======== Given passage

Note: XZI 6849 was an ex BVG bus bought to replace XEK 6114 which was crashed in 2023. XZI 6849 was scrapped in December 2025.

=====OSY vehicles for people with disabilities=====
OSY has a small fleet of 10 specialised vehicles for people with disabilities, offering door to door services. Disabled people eligible to use these vehicles must register themselves to OSY for free. This fleet has since been expanded from 3 to 10 vehicles in 2026, and its fleet is as follows:

| Bus model | Number | Entered service | License plates | Depot(s) | Type | Picture |
| Iveco Daily A50 | 3 |  | YNZ 5975-YNZ 5976 |  | Minibus |  |
| Mercedes Sprinter 417 CDI | 7 | 2026 | ZNO 5908 ZNO 5910-ZNO 5914 | Rentis | Minibus |

== Athens public transportation statistics ==
The average amount of time people spend commuting with public transit in Athens, for example to and from work, on a weekday is 71 min. 16% of public transit riders, ride for more than 2 hours every day. The average amount of time people wait at a stop or station for public transit is 18 min, while 34% of riders wait for over 20 minutes on average every day. The average distance people usually ride in a single trip with public transit is 6.8 km, while 13% travel for over 12 km in a single direction.

==Midnight operations==
In September 2025, OASA introduced 24 hour services on Saturdays aiming to boost mobility for residents and tourists at all hours. The following bus and metro lines receive 24 hour operations on Saturdays.

| Route/Line | Mode of transport | Midnight frequency | Notes |
| 2 | Metro | 15' |
| 3 | Metro | 15' | Services only run between Dimitiko Theatro and Doukissis Plakentias |
| T6 | Tram | 25' |
| T7 | Tram | 25' |
| 550 | Bus | 25' - 30' |
| 049 | Bus | 30' - 35' |
| 221 | Bus | 25' - 40' |
| 224 | Bus | 35' - 55' |
| 421 | Bus | 20' - 35' |
| 608 | Bus | 30' - 35' |
| 703 | Bus | 25' - 30' |
| 842 | Bus | 25' - 35' |
| A15 | Bus | 25' - 30' |
| B11 | Bus | 35' - 45' |
| B12 | Bus | 25' - 35' |

On top of those routes, there are other bus routes serving 24 hours every day, which are 040, 11, X93, X95, X96 and X97 as well as dedicated night lines including 400, 500, 790 and X14.

Planned 24 hour operations on Saturdays are also under consideration for Line 1 after refurbished trains arrive.

================
======== Data records

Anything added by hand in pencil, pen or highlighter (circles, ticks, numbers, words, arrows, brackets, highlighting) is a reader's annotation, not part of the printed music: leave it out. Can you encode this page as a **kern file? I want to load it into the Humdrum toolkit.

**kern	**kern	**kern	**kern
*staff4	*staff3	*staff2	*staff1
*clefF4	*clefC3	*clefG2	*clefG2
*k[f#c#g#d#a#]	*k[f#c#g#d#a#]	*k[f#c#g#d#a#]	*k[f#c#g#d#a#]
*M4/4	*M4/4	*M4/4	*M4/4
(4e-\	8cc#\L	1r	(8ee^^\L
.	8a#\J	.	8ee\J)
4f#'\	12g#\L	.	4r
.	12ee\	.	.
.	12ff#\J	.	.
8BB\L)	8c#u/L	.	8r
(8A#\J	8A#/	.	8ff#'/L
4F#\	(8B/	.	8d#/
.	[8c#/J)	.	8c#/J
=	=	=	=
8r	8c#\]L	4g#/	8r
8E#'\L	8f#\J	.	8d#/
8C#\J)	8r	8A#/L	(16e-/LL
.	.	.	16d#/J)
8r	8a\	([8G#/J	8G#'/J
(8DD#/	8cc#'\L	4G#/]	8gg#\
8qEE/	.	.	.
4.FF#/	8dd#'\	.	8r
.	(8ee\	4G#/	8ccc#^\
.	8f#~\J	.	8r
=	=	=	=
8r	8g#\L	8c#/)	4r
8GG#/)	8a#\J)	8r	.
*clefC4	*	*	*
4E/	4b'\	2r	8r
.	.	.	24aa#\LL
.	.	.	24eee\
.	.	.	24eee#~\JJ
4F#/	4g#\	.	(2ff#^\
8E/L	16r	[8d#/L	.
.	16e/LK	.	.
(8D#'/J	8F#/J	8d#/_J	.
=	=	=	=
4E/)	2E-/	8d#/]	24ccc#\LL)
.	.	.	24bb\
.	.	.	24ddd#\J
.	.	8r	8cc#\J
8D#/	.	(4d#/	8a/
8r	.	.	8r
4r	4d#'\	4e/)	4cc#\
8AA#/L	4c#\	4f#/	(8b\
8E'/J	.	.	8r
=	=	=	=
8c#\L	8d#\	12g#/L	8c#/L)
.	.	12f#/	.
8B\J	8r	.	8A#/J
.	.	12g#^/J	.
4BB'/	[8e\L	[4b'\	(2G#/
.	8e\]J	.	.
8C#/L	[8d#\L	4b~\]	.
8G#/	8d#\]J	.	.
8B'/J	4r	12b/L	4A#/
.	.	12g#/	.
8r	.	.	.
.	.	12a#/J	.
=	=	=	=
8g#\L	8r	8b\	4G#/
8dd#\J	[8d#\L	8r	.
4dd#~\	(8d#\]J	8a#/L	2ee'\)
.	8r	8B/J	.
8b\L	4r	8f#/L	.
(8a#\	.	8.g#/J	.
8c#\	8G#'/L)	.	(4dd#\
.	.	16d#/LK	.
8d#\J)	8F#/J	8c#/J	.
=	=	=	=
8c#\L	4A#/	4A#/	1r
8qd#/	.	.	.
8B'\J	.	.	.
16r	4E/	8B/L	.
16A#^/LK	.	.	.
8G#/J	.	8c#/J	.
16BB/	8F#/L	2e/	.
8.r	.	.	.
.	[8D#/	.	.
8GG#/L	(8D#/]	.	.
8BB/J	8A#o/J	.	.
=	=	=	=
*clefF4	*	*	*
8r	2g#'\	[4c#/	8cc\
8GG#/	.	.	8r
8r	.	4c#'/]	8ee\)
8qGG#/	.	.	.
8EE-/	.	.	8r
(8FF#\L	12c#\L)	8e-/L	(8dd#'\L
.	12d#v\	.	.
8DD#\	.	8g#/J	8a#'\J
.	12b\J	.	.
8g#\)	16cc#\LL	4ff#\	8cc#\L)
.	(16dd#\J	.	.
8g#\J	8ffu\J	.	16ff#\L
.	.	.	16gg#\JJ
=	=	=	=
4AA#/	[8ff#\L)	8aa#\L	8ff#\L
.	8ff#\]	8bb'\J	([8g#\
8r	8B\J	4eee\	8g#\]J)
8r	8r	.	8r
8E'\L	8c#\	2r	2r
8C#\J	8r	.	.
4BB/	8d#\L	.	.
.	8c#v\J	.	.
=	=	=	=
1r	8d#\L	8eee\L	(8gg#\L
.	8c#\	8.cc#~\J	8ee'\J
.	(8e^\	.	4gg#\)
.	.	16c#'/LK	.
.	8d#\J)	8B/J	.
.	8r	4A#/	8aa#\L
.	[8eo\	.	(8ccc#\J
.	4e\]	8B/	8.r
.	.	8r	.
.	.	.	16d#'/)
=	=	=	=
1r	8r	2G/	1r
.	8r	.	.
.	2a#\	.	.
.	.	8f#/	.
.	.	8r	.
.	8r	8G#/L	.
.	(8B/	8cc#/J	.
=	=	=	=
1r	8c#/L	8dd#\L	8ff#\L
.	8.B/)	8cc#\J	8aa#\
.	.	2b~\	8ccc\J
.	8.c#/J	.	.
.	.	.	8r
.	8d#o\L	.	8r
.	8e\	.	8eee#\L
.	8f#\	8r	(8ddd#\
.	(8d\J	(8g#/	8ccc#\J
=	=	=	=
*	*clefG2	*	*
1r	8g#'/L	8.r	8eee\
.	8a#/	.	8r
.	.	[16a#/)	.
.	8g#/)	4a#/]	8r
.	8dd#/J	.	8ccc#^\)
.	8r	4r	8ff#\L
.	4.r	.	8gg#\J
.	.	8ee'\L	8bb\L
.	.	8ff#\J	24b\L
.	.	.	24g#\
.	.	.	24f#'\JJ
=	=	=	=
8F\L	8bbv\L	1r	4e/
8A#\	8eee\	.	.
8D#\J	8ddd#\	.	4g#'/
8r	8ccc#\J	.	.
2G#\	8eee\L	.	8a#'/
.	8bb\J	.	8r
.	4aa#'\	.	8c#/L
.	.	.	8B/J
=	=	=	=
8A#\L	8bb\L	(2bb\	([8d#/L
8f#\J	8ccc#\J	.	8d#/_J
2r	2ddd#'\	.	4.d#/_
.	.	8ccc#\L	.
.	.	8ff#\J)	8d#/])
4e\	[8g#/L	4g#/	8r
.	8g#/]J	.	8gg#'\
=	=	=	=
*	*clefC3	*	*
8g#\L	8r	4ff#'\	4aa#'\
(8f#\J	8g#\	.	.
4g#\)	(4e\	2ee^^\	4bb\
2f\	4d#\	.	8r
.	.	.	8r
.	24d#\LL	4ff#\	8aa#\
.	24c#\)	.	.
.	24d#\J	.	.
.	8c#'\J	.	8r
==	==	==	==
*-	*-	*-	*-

================

What this task involves
List every dedicated night line named in the passage on Athens public transport above.

Task solution
400, 500, 790, X14